What you are asked to do:
From the records below, take each line where the string "border" shows up and copy it.

--- Information shown Enclosed Below ---

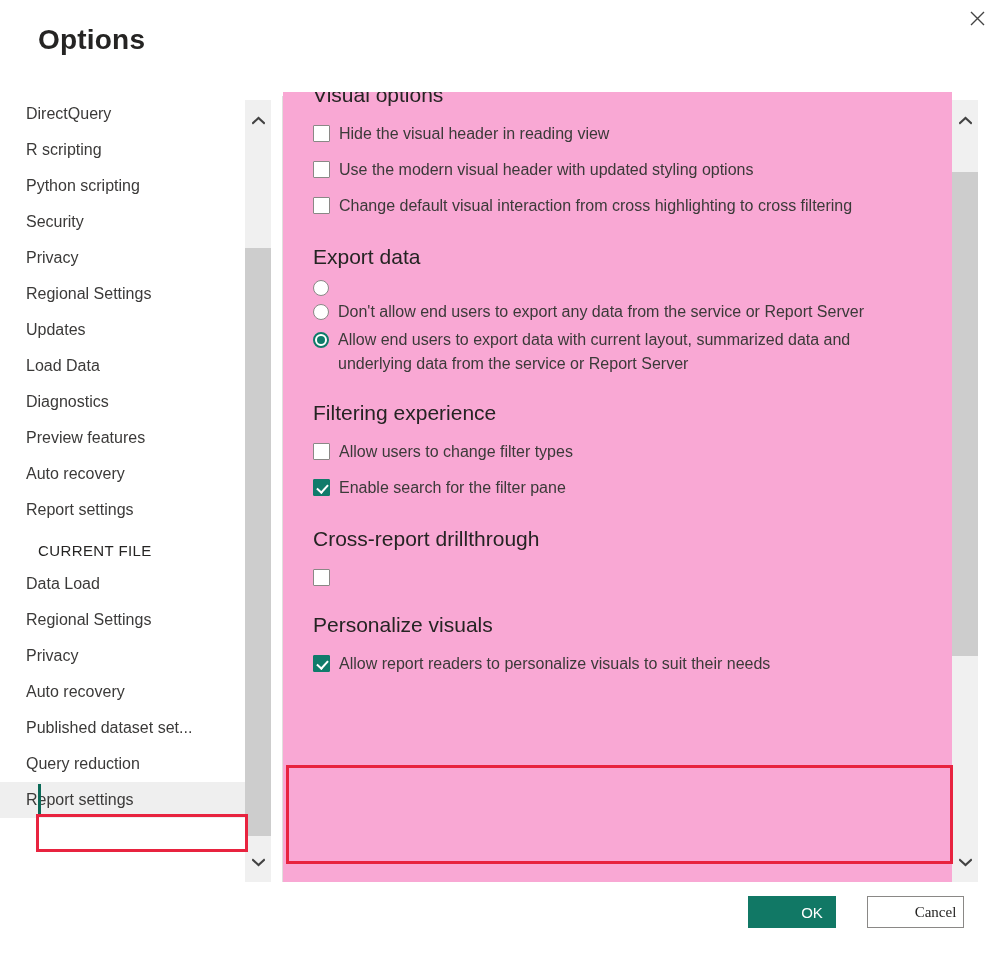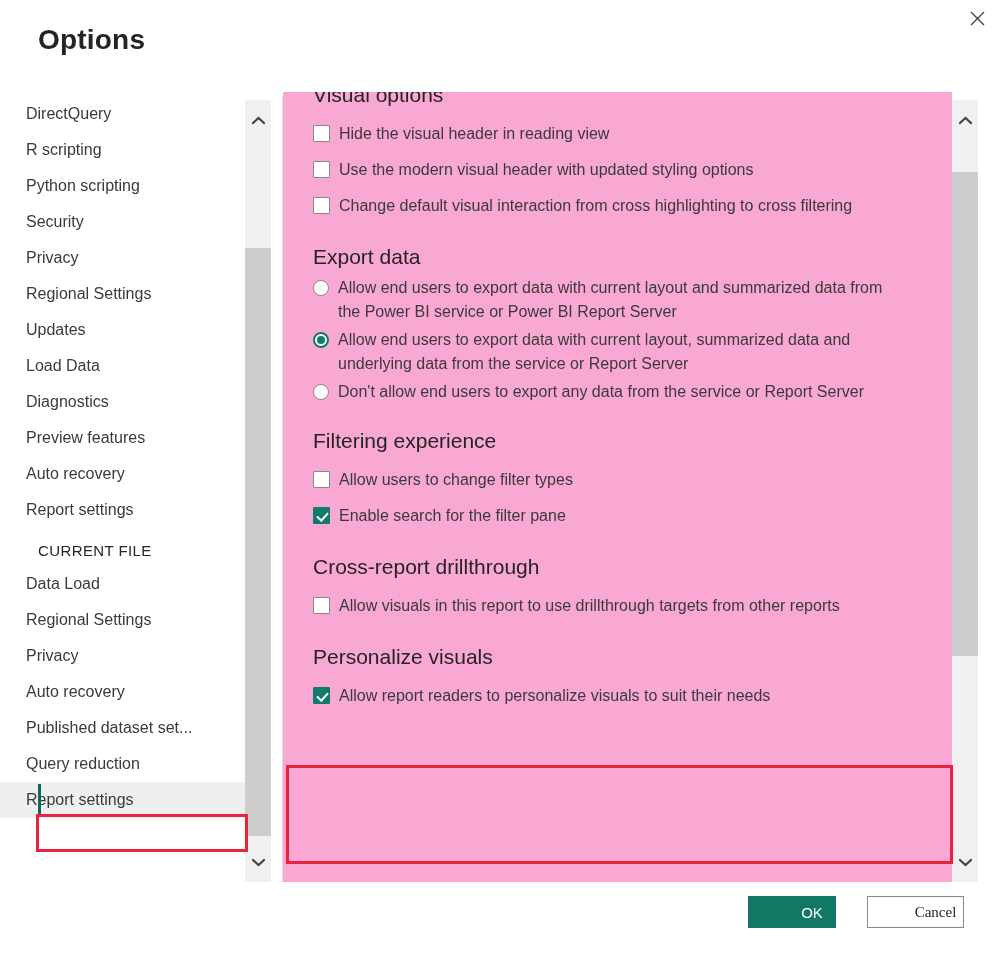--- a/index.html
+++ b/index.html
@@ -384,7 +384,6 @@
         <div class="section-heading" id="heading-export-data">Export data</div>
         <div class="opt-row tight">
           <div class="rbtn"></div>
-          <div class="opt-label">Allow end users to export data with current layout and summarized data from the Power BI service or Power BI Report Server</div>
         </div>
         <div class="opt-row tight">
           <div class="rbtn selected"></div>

--- End of Enclosed Information shown ---
--- Information shown Enclosed Below ---

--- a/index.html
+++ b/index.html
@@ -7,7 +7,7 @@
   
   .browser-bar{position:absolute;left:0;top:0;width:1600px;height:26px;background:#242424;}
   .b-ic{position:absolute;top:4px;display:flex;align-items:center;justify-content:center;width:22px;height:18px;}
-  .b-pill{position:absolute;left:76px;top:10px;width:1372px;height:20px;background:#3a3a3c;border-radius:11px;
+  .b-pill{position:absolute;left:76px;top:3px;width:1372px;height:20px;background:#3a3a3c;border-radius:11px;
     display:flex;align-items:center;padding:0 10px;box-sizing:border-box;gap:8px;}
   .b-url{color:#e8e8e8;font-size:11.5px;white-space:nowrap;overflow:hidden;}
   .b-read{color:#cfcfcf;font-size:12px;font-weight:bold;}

--- End of Enclosed Information shown ---

Task response:
-  .b-pill{position:absolute;left:76px;top:10px;width:1372px;height:20px;background:#3a3a3c;border-radius:11px;
+  .b-pill{position:absolute;left:76px;top:3px;width:1372px;height:20px;background:#3a3a3c;border-radius:11px;
     display:flex;align-items:center;padding:0 10px;box-sizing:border-box;gap:8px;}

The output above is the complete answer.